══ EXERCISE MATERIAL
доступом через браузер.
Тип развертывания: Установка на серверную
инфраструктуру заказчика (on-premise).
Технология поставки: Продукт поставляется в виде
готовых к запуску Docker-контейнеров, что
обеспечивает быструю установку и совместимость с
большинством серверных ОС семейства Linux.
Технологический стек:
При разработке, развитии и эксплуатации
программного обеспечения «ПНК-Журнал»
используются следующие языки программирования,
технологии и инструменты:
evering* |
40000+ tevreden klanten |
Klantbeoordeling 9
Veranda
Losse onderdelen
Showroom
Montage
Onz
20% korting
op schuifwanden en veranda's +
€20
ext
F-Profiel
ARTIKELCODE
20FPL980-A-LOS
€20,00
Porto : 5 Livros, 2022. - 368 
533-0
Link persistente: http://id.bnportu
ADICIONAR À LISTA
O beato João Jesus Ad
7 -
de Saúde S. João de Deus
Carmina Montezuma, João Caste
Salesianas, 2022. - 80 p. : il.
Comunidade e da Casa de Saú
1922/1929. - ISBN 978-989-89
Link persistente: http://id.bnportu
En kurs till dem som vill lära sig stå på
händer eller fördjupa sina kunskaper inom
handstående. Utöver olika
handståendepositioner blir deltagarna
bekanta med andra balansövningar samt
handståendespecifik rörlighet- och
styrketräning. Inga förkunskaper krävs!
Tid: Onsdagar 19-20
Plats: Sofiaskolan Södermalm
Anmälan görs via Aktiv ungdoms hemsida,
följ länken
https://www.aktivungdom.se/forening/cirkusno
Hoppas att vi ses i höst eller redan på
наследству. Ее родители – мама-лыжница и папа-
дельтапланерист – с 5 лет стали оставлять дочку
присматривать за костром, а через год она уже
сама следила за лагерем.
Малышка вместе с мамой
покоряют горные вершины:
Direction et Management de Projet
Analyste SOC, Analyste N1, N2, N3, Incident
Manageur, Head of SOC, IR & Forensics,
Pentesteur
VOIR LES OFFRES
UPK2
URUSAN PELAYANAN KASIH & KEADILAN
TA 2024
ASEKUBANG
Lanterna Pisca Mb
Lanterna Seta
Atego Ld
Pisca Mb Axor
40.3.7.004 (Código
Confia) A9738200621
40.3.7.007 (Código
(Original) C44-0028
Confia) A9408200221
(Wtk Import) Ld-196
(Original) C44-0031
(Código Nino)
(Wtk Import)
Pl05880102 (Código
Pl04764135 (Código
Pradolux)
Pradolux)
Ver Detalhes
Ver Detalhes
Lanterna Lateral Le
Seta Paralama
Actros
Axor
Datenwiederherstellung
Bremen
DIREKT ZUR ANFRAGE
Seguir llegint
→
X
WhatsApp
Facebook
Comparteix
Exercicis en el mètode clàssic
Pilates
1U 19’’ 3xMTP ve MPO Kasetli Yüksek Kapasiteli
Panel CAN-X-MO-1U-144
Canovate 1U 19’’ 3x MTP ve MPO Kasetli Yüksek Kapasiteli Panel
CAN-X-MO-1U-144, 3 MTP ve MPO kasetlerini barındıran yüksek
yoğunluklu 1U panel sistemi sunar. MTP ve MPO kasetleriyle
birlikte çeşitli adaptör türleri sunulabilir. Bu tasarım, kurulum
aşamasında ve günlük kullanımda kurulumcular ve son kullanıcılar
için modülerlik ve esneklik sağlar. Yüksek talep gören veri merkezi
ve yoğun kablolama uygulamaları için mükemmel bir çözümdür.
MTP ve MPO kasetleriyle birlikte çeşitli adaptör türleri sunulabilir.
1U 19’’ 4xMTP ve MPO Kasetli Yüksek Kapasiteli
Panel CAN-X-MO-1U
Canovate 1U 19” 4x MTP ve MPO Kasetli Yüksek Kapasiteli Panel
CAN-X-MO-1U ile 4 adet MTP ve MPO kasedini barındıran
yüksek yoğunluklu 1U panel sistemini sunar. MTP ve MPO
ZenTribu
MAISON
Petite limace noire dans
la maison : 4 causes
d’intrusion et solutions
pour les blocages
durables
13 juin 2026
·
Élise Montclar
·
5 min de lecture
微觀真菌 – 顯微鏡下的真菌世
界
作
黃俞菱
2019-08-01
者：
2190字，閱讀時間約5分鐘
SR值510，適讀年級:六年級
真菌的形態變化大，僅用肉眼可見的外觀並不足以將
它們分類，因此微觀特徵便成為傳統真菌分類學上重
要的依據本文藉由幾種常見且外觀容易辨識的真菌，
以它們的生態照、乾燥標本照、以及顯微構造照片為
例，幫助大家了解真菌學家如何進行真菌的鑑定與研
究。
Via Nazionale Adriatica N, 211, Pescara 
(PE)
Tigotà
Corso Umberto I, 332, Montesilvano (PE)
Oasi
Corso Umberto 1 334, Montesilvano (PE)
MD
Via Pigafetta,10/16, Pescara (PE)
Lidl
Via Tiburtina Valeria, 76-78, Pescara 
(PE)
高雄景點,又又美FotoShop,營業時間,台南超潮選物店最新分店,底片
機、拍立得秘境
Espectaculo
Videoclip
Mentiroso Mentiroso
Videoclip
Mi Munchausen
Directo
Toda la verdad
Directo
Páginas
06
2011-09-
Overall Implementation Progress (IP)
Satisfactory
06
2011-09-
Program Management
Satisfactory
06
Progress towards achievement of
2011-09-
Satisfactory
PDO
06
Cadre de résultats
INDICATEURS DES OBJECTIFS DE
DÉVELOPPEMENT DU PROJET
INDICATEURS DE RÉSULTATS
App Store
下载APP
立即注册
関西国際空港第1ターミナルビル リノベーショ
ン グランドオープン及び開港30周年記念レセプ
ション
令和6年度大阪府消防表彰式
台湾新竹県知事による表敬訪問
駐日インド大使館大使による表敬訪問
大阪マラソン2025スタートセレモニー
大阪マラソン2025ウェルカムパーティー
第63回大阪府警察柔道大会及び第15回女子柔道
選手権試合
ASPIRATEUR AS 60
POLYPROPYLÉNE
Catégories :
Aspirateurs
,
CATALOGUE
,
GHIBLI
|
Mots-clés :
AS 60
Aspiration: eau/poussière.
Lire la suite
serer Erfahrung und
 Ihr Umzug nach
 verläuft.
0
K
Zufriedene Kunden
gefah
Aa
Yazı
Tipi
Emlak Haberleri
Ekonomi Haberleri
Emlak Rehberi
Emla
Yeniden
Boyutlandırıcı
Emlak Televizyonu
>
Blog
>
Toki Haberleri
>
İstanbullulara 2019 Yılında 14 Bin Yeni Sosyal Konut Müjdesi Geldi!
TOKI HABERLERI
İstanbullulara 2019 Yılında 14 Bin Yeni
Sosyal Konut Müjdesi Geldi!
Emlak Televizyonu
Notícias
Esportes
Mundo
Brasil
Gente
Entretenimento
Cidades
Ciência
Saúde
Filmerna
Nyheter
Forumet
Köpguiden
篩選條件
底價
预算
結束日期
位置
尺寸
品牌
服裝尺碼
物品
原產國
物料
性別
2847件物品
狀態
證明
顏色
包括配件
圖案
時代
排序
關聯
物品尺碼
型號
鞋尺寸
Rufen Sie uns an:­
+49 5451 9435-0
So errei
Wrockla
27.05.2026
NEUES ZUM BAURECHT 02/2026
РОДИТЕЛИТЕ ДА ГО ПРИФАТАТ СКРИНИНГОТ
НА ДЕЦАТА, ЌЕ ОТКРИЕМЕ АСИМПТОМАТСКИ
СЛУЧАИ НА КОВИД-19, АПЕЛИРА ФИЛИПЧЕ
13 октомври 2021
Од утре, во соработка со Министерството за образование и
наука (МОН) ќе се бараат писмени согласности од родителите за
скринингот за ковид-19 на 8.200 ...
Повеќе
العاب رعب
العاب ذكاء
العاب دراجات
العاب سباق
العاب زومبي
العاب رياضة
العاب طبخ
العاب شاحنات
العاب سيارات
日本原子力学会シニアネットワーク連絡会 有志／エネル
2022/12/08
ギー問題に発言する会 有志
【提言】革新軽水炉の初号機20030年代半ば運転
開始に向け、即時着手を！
════
• **WHAT IS EXPECTED**: Please quote the records word for word, from the first line through the line containing "40.3.7.007 (Código", including that line.

• **SOLUTION TO THIS TASK**:
доступом через браузер.
Тип развертывания: Установка на серверную
инфраструктуру заказчика (on-premise).
Технология поставки: Продукт поставляется в виде
готовых к запуску Docker-контейнеров, что
обеспечивает быструю установку и совместимость с
большинством серверных ОС семейства Linux.
Технологический стек:
При разработке, развитии и эксплуатации
программного обеспечения «ПНК-Журнал»
используются следующие языки программирования,
технологии и инструменты:
evering* |
40000+ tevreden klanten |
Klantbeoordeling 9
Veranda
Losse onderdelen
Showroom
Montage
Onz
20% korting
op schuifwanden en veranda's +
€20
ext
F-Profiel
ARTIKELCODE
20FPL980-A-LOS
€20,00
Porto : 5 Livros, 2022. - 368 
533-0
Link persistente: http://id.bnportu
ADICIONAR À LISTA
O beato João Jesus Ad
7 -
de Saúde S. João de Deus
Carmina Montezuma, João Caste
Salesianas, 2022. - 80 p. : il.
Comunidade e da Casa de Saú
1922/1929. - ISBN 978-989-89
Link persistente: http://id.bnportu
En kurs till dem som vill lära sig stå på
händer eller fördjupa sina kunskaper inom
handstående. Utöver olika
handståendepositioner blir deltagarna
bekanta med andra balansövningar samt
handståendespecifik rörlighet- och
styrketräning. Inga förkunskaper krävs!
Tid: Onsdagar 19-20
Plats: Sofiaskolan Södermalm
Anmälan görs via Aktiv ungdoms hemsida,
följ länken
https://www.aktivungdom.se/forening/cirkusno
Hoppas att vi ses i höst eller redan på
наследству. Ее родители – мама-лыжница и папа-
дельтапланерист – с 5 лет стали оставлять дочку
присматривать за костром, а через год она уже
сама следила за лагерем.
Малышка вместе с мамой
покоряют горные вершины:
Direction et Management de Projet
Analyste SOC, Analyste N1, N2, N3, Incident
Manageur, Head of SOC, IR & Forensics,
Pentesteur
VOIR LES OFFRES
UPK2
URUSAN PELAYANAN KASIH & KEADILAN
TA 2024
ASEKUBANG
Lanterna Pisca Mb
Lanterna Seta
Atego Ld
Pisca Mb Axor
40.3.7.004 (Código
Confia) A9738200621
40.3.7.007 (Código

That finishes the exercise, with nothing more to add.